I worked for two companies who ran two separate stacks. One was all Windows and was a glorified email / Excel thing for talking to clients. All the business logic was on a separate network and was all Linux.
If Windows pulled the plug, it would be a major PITA but no more.
I think the EU would be very happy with every major company running their own FOSS stack instead of handing their money/control to US tech firms.
Sure, this doesn't mean the EU would have control over the FOSS stack, but it would keep the data/money/soft power away from the US. And the EU would have a much easier time enforcing its security/privacy laws on those EU companies running FOSS on hardware inside the EU.
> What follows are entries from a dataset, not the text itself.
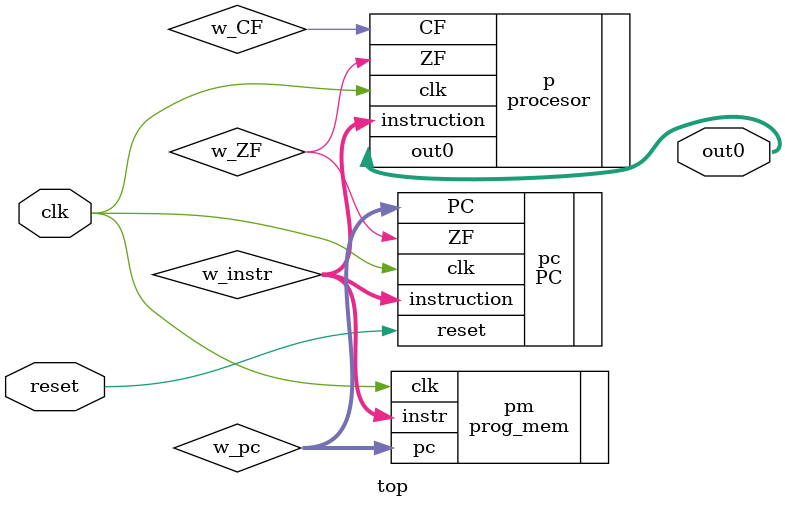
<source format=v>
module top(
	input clk,		
	input reset,
	output [31:0] out0
);


wire [31:0] w_pc;
wire [31:0] w_instr;
wire w_ZF, w_CF;

prog_mem pm (
	.pc(w_pc),
	.clk(clk),
	.instr(w_instr)
);
procesor p (
	.clk(clk),
	.instruction(w_instr),
	.ZF(w_ZF),
	.CF(w_CF),
	.out0(out0)
				
);

PC pc (
	.clk(clk),
	.reset(reset),
	.ZF(w_ZF),
	.instruction(w_instr),
	.PC(w_pc)
);
endmodule

</source>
Because the EU is relatively low-corruption so far EU goals trend towards transparency, privacy and interoperability (despite some efforts to the contrary). FLOSS naturally aligns with these goals, without needing extensive threats or control .
Only 74%?
That feels wrong.
I don’t know a single company off the top of my head that wouldn’t suffer serious damage if you null-routed Google and Microsoft’s servers.
Excel rules the world, and even if it didn’t: nobody is running libreoffice on linux professionally, at least not that I am aware of- and hosting mail? Conventional wisdom is that you should outsource that: I don’t seriously believe that people would outsource mail and not go with Google/Microsoft and get a productivity suite “for free”.